Trump says TikTok is a national security threat, Facebook is 'enemy of the people'
Former President Donald Trump said he believes that TikTok is a national security threat but that he couldn't support Congress’ banning the popular app because doing so would boost support for Facebook, which is the "enemy of the people."
Asked Monday morning whether he believes TikTok is a national security threat in an interview on CNBC’s “Squawk Box,” Trump said, “I do believe that.”
“I do believe it, and we have to very much admit we are protecting American people’s privacy and data rights,” he said.
Follow live updates as Congress votes on TikTok-related bill
Trump had initially supported efforts to ban the app in the U.S., but he recently reversed his support. Pressed about why he flipped, Trump said he could have banned TikTok during his presidency but left it up to Congress to do so.
“But as you know, I was at the point where I could have gotten it done if I wanted to. I should have said, you guys decide, you make that decision, because there are a lot of people who talk that love it," he said. "There are a lot of young kids on TikTok who will go crazy without it. There are a lot of users.”
Trump then argued that banning TikTok would lead to the growth of Facebook, which he slammed as an “enemy of the people.”
“There’s a lot of good and there’s a lot of bad with TikTok. But the thing I don’t like is that without TikTok, you can make Facebook bigger, and I consider Facebook to be an enemy of the people along with a lot of the media," he said.
Trump had decried Facebook as an "enemy of the people" in a Truth Social post last week, saying a ban on TikTok would allow Facebook and its co-founder Mark Zuckerberg to "double their business."

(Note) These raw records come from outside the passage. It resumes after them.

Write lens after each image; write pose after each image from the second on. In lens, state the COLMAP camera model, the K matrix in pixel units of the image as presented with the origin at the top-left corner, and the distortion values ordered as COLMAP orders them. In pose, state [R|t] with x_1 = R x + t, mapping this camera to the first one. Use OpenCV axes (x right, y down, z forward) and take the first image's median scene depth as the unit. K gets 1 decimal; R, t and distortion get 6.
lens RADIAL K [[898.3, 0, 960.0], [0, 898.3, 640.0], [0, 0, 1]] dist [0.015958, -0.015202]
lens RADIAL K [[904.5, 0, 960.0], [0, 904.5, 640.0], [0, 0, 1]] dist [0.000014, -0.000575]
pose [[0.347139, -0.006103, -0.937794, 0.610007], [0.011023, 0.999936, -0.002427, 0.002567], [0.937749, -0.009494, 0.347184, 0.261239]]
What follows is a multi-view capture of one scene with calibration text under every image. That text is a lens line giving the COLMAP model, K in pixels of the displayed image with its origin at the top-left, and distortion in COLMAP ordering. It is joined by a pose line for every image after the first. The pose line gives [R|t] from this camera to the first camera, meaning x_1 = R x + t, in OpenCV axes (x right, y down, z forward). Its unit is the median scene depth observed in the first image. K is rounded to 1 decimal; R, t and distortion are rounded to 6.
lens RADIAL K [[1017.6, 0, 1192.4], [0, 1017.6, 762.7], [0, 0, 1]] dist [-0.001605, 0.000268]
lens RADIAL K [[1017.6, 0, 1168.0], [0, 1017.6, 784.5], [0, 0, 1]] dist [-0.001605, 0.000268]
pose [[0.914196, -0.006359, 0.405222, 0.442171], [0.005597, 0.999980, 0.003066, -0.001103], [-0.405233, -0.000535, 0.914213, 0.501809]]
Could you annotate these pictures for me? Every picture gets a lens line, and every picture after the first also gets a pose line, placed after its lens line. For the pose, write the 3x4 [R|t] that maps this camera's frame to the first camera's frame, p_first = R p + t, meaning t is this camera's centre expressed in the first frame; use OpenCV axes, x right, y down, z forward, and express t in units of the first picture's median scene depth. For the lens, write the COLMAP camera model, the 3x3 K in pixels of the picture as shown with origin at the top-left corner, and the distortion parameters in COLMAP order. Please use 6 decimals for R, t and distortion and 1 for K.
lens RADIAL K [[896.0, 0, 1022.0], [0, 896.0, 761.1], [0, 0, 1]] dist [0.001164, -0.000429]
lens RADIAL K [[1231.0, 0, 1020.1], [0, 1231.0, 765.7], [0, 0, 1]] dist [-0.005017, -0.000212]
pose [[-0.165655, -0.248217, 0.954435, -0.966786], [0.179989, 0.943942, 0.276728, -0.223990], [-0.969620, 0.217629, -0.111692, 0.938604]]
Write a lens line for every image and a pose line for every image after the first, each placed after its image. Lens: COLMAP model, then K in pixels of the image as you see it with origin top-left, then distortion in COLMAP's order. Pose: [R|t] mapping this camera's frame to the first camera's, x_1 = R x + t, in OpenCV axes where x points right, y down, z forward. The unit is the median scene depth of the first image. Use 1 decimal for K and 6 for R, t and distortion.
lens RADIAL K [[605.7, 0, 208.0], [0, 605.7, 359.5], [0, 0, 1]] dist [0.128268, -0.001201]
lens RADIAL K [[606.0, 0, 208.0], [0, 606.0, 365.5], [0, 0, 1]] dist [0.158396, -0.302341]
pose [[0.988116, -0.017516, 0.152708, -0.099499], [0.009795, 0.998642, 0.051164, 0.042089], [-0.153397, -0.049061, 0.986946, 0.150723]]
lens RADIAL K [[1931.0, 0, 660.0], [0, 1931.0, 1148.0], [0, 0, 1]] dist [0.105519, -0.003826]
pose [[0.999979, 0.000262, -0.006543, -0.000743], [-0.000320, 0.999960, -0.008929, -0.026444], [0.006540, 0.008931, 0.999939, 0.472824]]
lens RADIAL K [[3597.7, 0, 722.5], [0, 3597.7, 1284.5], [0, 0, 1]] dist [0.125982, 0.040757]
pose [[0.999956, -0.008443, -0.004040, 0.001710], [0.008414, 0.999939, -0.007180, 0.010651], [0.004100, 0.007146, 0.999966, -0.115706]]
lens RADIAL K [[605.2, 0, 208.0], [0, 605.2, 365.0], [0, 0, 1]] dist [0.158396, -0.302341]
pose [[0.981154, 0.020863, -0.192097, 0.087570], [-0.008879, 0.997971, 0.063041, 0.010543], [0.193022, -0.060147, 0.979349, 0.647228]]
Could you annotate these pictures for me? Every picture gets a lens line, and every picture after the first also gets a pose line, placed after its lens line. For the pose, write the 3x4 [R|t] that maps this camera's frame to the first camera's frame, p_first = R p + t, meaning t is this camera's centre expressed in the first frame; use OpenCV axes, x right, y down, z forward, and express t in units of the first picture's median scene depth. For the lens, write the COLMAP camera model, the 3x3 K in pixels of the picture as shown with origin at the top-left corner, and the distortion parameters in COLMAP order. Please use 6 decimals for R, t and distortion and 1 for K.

Trump’s Facebook and Instagram accounts were suspended the day after the Jan. 6, 2021, attack on the Capitol over inflammatory posts about the attack.
Meta, the social media giant that operates Facebook and Instagram, reinstated his accounts last year after a two-year provisional suspension.
Following his suspension from the social media platforms, Trump launched his Truth Social platform in 2022.
The bipartisan leaders of the House select committee on China, Chairman Mike Gallagher, R-Wis., and ranking member Raja Krishnamoorthi, D-Ill., have co-authored a bill that could lead to a ban of the popular app in the U.S. if it does not cut ties with its parent company, China-based ByteDance. President Joe Biden has expressed support for the bill.
The House will vote on the bill this week under suspension of the rules, Majority Leader Steve Scalise’s spokesperson, Lauren Fine, told NBC News. It will need the support of two-thirds of members on the floor to pass.
U.S. lawmakers and intelligence officials have expressed concerns that the Chinese government could use TikTok as a tool to obtain data from its users and expose them to content that could influence their views on issues such as the November presidential election. In hours of testimony before Congress last year, TikTok CEO Shou Zi Chew maintained that the app is safe and secure and denied that the Chinese government uses it to access U.S. user data.
Trump has courted controversial conservative influencers such as Libs of TikTok and the conservative political satire website Babylon Bee as part of his re-election campaign, hosting them at events held at his Mar-a-Lago estate in Florida. The creator of Libs of TikTok, an account that is popular among far-right figures, Chaya Raichik, has come under fire for her posts that often discriminate against the LGBTQ community.